INPUT MATERIAL

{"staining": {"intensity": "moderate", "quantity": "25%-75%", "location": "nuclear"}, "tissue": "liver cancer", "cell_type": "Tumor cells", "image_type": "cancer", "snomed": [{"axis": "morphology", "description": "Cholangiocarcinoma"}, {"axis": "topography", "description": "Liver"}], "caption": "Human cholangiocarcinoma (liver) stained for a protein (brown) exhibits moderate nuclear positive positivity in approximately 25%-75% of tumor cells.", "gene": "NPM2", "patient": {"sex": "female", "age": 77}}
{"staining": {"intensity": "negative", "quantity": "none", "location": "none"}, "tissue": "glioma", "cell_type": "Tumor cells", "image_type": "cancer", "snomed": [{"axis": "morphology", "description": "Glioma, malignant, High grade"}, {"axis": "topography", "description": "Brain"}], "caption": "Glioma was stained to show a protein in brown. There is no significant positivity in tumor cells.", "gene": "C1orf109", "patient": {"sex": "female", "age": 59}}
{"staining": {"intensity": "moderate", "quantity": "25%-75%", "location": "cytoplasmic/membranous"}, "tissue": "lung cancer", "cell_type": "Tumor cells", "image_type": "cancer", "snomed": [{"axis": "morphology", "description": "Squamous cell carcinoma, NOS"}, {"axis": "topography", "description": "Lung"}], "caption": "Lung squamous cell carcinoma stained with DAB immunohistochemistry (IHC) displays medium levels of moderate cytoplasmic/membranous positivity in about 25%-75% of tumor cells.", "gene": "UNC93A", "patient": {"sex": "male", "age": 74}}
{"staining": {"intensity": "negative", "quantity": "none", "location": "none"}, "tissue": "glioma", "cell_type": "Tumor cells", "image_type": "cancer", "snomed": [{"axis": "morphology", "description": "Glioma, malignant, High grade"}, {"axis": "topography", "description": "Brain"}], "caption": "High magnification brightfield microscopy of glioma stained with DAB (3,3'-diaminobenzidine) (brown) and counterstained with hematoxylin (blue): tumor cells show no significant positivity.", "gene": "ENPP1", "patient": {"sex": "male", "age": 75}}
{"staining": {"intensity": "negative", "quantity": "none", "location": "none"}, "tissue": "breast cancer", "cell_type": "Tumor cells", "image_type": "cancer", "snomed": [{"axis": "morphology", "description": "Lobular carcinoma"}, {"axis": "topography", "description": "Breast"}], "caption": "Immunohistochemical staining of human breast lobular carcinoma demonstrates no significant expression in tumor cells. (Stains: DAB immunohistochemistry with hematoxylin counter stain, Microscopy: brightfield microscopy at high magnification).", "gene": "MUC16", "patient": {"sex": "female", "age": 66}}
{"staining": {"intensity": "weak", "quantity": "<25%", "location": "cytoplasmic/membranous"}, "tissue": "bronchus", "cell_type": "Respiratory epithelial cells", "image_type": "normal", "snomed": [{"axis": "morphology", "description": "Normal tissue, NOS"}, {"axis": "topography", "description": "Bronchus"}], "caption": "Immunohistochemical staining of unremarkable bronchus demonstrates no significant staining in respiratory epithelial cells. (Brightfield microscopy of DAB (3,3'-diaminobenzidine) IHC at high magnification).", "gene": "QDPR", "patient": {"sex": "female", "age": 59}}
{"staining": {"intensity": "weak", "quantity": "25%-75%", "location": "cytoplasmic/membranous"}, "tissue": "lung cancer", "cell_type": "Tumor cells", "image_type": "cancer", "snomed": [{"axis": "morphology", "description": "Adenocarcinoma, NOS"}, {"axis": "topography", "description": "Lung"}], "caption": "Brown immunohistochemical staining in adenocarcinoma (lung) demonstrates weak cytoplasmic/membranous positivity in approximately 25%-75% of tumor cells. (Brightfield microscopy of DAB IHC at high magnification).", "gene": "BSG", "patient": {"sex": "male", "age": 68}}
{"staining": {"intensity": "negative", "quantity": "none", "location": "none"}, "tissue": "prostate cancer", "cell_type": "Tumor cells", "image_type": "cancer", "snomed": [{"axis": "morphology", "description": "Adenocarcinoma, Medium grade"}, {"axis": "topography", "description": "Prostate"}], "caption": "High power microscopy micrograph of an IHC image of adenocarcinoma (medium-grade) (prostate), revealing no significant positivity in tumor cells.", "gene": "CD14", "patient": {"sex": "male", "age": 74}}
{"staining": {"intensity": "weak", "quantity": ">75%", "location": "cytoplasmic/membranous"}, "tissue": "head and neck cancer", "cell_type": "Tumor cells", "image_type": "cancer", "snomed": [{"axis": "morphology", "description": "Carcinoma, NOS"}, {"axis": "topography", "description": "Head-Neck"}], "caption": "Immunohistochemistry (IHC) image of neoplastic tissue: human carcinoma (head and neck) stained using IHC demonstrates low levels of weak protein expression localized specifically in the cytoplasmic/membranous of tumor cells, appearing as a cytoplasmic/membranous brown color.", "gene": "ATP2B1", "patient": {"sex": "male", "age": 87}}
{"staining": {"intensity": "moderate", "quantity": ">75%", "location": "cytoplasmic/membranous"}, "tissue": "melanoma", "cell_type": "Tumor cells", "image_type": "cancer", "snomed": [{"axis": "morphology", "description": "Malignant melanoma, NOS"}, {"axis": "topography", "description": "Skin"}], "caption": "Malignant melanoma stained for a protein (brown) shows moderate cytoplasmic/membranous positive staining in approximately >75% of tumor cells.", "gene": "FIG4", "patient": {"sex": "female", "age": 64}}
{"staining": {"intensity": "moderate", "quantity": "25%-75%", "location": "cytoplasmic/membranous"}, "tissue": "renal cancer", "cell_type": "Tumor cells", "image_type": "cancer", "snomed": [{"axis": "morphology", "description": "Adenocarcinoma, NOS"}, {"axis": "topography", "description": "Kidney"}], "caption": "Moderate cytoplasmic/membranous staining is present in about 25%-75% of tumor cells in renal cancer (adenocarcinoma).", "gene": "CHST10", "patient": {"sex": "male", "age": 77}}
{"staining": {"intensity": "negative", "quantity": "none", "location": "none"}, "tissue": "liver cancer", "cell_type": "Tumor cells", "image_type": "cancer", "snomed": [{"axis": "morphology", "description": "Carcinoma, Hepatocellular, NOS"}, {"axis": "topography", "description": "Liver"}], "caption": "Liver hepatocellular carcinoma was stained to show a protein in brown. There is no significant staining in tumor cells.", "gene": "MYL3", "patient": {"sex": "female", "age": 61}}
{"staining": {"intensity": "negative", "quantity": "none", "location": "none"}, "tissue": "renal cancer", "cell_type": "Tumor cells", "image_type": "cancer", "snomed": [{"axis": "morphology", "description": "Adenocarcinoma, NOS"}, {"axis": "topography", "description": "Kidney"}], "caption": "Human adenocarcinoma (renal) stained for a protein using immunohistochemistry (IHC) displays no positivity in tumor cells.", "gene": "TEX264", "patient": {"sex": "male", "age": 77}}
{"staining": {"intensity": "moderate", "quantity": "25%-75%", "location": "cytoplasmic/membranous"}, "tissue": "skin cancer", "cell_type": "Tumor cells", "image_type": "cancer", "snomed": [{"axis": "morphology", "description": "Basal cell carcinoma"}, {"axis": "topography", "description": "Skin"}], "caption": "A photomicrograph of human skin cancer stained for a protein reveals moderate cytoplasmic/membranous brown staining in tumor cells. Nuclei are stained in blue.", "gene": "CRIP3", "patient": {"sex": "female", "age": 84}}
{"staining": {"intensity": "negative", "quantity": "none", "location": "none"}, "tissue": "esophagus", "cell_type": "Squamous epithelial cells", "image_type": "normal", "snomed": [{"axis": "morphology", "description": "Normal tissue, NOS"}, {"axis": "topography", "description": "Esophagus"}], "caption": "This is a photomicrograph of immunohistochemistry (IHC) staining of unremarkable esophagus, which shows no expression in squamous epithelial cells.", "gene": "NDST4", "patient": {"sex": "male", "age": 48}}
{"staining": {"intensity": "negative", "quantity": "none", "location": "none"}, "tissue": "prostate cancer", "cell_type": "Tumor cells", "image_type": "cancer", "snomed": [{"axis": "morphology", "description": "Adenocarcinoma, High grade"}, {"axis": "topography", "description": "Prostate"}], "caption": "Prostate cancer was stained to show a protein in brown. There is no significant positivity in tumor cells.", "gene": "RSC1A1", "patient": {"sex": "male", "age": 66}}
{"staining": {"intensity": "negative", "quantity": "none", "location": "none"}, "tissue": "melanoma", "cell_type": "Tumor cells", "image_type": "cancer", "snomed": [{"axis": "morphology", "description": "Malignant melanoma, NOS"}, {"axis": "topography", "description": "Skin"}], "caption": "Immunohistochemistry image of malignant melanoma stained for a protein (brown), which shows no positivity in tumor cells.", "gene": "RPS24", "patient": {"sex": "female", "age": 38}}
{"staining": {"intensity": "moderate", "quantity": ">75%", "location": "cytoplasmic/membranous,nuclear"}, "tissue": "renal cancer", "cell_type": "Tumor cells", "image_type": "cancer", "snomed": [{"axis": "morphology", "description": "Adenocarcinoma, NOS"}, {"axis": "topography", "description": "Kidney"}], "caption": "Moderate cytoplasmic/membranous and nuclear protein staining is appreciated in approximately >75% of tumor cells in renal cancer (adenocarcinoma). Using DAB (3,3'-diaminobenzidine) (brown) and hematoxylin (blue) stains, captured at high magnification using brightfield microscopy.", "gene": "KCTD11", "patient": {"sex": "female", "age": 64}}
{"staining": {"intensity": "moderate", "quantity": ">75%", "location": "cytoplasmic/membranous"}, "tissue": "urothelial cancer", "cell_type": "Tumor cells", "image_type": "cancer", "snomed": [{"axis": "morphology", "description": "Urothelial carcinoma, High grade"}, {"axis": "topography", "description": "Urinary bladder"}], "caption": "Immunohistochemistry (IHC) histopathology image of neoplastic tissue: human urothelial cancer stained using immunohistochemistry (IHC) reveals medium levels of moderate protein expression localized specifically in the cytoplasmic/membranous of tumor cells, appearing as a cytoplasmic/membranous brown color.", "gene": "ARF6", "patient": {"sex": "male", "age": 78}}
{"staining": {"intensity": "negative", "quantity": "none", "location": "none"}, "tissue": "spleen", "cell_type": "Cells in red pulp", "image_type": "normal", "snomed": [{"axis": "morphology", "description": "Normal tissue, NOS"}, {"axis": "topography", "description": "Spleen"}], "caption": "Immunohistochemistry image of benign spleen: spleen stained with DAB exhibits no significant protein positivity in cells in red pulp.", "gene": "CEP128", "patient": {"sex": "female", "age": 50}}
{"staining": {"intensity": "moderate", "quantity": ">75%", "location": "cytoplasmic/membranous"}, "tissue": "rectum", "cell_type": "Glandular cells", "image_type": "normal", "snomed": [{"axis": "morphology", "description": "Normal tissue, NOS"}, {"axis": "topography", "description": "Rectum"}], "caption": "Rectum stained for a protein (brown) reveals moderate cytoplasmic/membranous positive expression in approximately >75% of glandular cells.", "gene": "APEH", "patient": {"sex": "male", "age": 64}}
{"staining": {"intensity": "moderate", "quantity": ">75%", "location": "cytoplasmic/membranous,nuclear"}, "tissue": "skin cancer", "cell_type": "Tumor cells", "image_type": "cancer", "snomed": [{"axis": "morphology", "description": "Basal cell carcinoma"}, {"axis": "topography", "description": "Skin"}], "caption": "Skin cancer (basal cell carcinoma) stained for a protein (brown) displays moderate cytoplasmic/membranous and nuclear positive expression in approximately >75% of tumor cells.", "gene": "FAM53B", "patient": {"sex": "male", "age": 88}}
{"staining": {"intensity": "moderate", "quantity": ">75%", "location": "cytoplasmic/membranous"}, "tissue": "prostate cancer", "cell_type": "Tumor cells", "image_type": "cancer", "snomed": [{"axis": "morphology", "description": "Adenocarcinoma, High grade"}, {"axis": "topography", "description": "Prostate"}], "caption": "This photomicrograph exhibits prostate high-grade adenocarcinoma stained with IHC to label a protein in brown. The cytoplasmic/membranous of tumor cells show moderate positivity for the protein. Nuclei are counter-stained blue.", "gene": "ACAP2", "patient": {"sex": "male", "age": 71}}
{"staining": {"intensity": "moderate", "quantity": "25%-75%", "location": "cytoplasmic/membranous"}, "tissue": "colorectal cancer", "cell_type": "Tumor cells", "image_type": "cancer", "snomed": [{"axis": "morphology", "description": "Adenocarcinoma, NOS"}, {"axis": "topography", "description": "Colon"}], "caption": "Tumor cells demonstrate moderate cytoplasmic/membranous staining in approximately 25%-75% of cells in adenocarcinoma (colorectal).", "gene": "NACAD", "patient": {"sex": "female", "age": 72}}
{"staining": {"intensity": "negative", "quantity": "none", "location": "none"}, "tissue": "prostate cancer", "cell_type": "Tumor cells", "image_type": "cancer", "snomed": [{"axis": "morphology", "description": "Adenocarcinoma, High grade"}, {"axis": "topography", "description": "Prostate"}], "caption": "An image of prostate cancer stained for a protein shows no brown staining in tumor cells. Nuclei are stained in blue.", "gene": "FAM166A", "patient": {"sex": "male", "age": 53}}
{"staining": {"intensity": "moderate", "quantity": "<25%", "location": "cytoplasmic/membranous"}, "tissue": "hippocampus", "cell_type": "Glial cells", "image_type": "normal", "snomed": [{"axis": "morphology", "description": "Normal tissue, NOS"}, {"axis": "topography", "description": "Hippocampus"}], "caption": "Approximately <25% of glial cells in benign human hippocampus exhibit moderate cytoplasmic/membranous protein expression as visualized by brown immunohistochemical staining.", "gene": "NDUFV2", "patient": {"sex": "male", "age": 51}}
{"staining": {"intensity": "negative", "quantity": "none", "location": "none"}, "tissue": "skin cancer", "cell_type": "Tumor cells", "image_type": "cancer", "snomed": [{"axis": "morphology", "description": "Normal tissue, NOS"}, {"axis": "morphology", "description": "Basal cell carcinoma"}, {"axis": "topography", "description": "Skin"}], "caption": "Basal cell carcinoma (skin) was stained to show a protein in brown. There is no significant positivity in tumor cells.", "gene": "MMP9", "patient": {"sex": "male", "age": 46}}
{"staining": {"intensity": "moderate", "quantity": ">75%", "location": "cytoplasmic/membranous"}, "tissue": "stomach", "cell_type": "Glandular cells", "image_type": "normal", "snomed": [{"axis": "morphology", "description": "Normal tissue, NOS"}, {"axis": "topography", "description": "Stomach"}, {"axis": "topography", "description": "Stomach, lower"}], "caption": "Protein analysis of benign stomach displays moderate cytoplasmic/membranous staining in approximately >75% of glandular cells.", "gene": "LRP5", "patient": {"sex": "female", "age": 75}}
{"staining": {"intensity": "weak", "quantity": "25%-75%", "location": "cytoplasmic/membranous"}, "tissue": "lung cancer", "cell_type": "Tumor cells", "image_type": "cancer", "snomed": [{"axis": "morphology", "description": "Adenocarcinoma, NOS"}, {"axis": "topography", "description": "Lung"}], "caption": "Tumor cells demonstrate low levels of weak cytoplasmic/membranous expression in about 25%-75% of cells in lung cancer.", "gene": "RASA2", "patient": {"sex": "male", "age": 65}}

DIRECTIONS
Your answer must be the lines from the one containing "cell carcinoma (skin)" through the last line of the entries, copied exactly, with no other lines.

WRITTEN REPLY
{"staining": {"intensity": "negative", "quantity": "none", "location": "none"}, "tissue": "skin cancer", "cell_type": "Tumor cells", "image_type": "cancer", "snomed": [{"axis": "morphology", "description": "Normal tissue, NOS"}, {"axis": "morphology", "description": "Basal cell carcinoma"}, {"axis": "topography", "description": "Skin"}], "caption": "Basal cell carcinoma (skin) was stained to show a protein in brown. There is no significant positivity in tumor cells.", "gene": "MMP9", "patient": {"sex": "male", "age": 46}}
{"staining": {"intensity": "moderate", "quantity": ">75%", "location": "cytoplasmic/membranous"}, "tissue": "stomach", "cell_type": "Glandular cells", "image_type": "normal", "snomed": [{"axis": "morphology", "description": "Normal tissue, NOS"}, {"axis": "topography", "description": "Stomach"}, {"axis": "topography", "description": "Stomach, lower"}], "caption": "Protein analysis of benign stomach displays moderate cytoplasmic/membranous staining in approximately >75% of glandular cells.", "gene": "LRP5", "patient": {"sex": "female", "age": 75}}
{"staining": {"intensity": "weak", "quantity": "25%-75%", "location": "cytoplasmic/membranous"}, "tissue": "lung cancer", "cell_type": "Tumor cells", "image_type": "cancer", "snomed": [{"axis": "morphology", "description": "Adenocarcinoma, NOS"}, {"axis": "topography", "description": "Lung"}], "caption": "Tumor cells demonstrate low levels of weak cytoplasmic/membranous expression in about 25%-75% of cells in lung cancer.", "gene": "RASA2", "patient": {"sex": "male", "age": 65}}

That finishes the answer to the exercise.